Свой взгляд на характер искусства Святитель подкрепил собственными поэтическими творениями, включив их в состав «Аскетических опытов». Его стихотворения в прозе — поис­тине шедевры в этом жанре, и они издавна полюбились благо­честивым читателям. В настоящем томе дано еще несколько образцов такого рода брянчаниновских текстов. Среди них име­ются и рифмованные его стихотворения, может быть не столь совершенные, как поэтические этюды, но все же вполне удач­ные. Сам Святитель эти стихи свои не включал в избранное, но берег и даже переписывал в особую тетрадь. Ведь при его требовательности к писательскому мастерству, к точной пере­даче на письме собственной мысли и художественного образа кое-что и не попадало в разряд окончательно обработанных текстов. Ряд материалов дописывался и доделывался. Так, к знаменитому этюду «Сад во время зимы» Святитель сделал еще и добавление — публикуется в «Приложении» этого тома.

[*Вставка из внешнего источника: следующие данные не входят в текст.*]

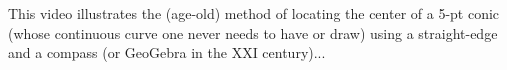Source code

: This video illustrates the (age-old) method of locating the center of a 5-pt conic (whose continuous curve one never needs to have or draw) using a straight-edge and a compass (or GeoGebra in the XXI century)...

Значительный интерес представляют педагогические «Уро­ки словесности», рассчитанные на преподавание грамматики в духовно-учебных заведениях. Основные понятия словесно­сти Святитель определяет предельно кратко, но всесторонне, иллюстрируя примерами из нравственного поучения. Он на­стаивает, чтобы в учебниках не содержалось ничего ущербно­го и языческого, ничего, что мешает возрастанию души. Этого же принципа необходимо придерживаться и при создании учеб­ников для светских училищ. Из всех русских грамматик, со­зданных к тому времени, начиная с Ломоносовской, святи­тель Игнатий за основу берет лишь одну — -«Грамматику» А. X. Востокова, как итоговую и во многом образцовую. Но и в нее он вносит существенные поправки к правилам и харак­теристикам. Его «Уроки словесности», по существу, готовая вводная глава для образцового учебника по грамматике и сти­листике, причем весь материал продуман и написан безупреч­но. Педагогические воззрения Святителя — отдельная тема, и ее можно раскрыть лишь в свете всего духовно-нравстенного его учения.

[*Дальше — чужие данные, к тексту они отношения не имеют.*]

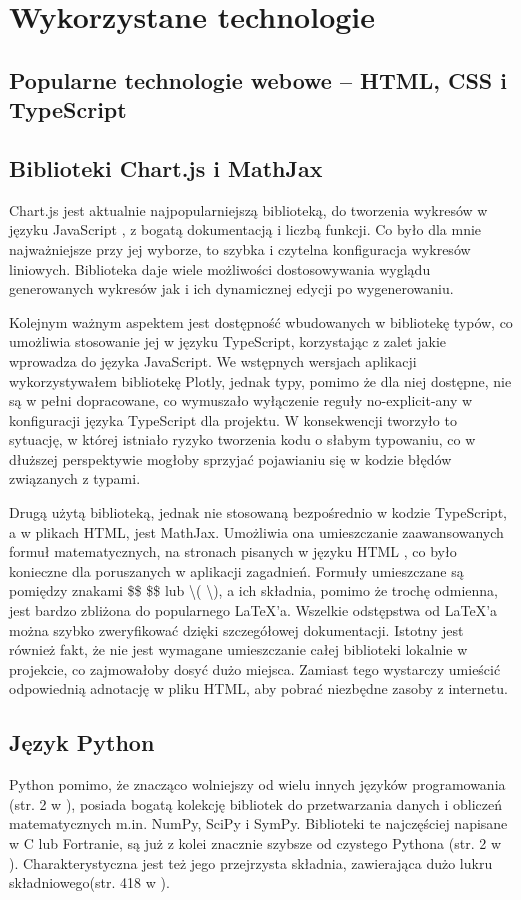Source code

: \documentclass{SGGW-thesis}
\begin{document}
	
\chapter{Wykorzystane technologie}
	\section{Popularne technologie webowe -- HTML, CSS i TypeScript}
	
	\section{Biblioteki Chart.js i MathJax}
	Chart.js jest aktualnie najpopularniejszą biblioteką, do tworzenia wykresów w języku JavaScript \cite{chartjs}, z bogatą dokumentacją i liczbą funkcji. Co było dla mnie najważniejsze przy jej wyborze, to szybka i czytelna konfiguracja wykresów liniowych. Biblioteka daje wiele możliwości dostosowywania wyglądu generowanych wykresów jak i ich dynamicznej edycji po wygenerowaniu.
	
	Kolejnym ważnym aspektem jest dostępność wbudowanych w bibliotekę typów, co umożliwia stosowanie jej w języku TypeScript, korzystając z zalet jakie wprowadza do języka JavaScript. We wstępnych wersjach aplikacji wykorzystywałem bibliotekę Plotly, jednak typy, pomimo że dla niej dostępne, nie są w pełni dopracowane, co wymuszało wyłączenie reguły no-explicit-any w konfiguracji języka TypeScript dla projektu. W konsekwencji tworzyło to sytuację, w której istniało ryzyko tworzenia kodu o słabym typowaniu, co w dłuższej perspektywie mogłoby sprzyjać pojawianiu się w kodzie błędów związanych z typami.
	
	Drugą użytą biblioteką, jednak nie stosowaną bezpośrednio w kodzie TypeScript, a w plikach HTML, jest MathJax. Umożliwia ona umieszczanie zaawansowanych formuł matematycznych, na stronach pisanych w języku HTML \cite{mathjax}, co było konieczne dla poruszanych w aplikacji zagadnień. Formuły umieszczane są pomiędzy znakami \$\$ \$\$ lub \textbackslash( \textbackslash), a ich składnia, pomimo że trochę odmienna, jest bardzo zbliżona do popularnego LaTeX'a. Wszelkie odstępstwa od LaTeX'a można szybko zweryfikować dzięki szczegółowej dokumentacji. Istotny jest również fakt, że nie jest wymagane umieszczanie całej biblioteki lokalnie w projekcie, co zajmowałoby dosyć dużo miejsca. Zamiast tego wystarczy umieścić odpowiednią adnotację w pliku HTML, aby pobrać niezbędne zasoby z internetu.
	
	\section{Język Python}
	Python pomimo, że znacząco wolniejszy od wielu innych języków programowania (str. 2 w  \cite{Python}), posiada bogatą kolekcję bibliotek do przetwarzania danych i obliczeń matematycznych m.in. NumPy, SciPy i SymPy. Biblioteki te najczęściej napisane w C lub Fortranie, są już z kolei znacznie szybsze od czystego Pythona (str. 2 w \cite{Python}). Charakterystyczna jest też jego przejrzysta składnia, zawierająca dużo lukru składniowego(str. 418 w \cite{Python}).
	
\end{document}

В этой связи исключительно важно понять суть брянчаниновского отзыва на выход в свет книги Н. В. Гоголя «Вы­бранные места из переписки с друзьями». В письме к своей духовной дочери, бывшей ученице Гоголя М. П. Вагнер, архи­мандрит Игнатий, в ту пору настоятель Троице-Сергиевой пустыни, пишет, что автор «Выбранных мест из переписки с друзьями» с горячностью сердца обратился к Богу, но для религии этого мало. Надо познать истину без примеси всего ложного и поддельного, надо по Евангелию выправлять свои мысли и чувствования, только тогда вступишь в чистоту. Но для писателя и этого мало: ему необходимо, чтобы чистота оживлялась, вдохновлялась и просвещалась Духом Святым; без этого вдохновение издает и свет и тьму. Гоголь, узнав мне­ние духовного лица, сослался на состояние умов современного ему общества, прозябающего в неверии, но в целом он согласился с замечаниями архимандрита Игнатия. В нашем издании дан подлинный текст письма, к нему подверстан еще и развер­нутый комментарий известного гоголеведа И. А. Виноградова, специально изучавшего этот вопрос. Конечно же, отзыв Свя­тителя совсем не филологического, а целиком духовно-нрав­ственного характера и во многом относится к учительно-нравственной и воспитательной проблеме. Материалы раздела за­мыкает специальная статья «Святитель Игнатий и проблема творчества». Ее автор — известный литературовед, доктор филологических наук А. М. Любомудров.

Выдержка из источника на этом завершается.